### [Work item]
Return only the stretch of the material below that begins with the line containing "sorgfältig geprüfte Originalware" and ends with the line containing "versandkostenfrei ab 150€", exactly; both of those lines belong to it.

### [Dataset]
= = = = =

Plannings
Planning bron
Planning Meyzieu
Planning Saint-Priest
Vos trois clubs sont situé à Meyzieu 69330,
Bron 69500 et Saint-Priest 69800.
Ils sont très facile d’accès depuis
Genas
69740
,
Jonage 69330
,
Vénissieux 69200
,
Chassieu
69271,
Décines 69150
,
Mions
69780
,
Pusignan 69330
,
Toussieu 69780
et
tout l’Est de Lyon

= = = = =

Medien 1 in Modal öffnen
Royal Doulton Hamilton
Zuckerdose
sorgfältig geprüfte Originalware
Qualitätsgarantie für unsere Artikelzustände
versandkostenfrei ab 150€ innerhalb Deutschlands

= = = = =

### [Your response]
sorgfältig geprüfte Originalware
Qualitätsgarantie für unsere Artikelzustände
versandkostenfrei ab 150€ innerhalb Deutschlands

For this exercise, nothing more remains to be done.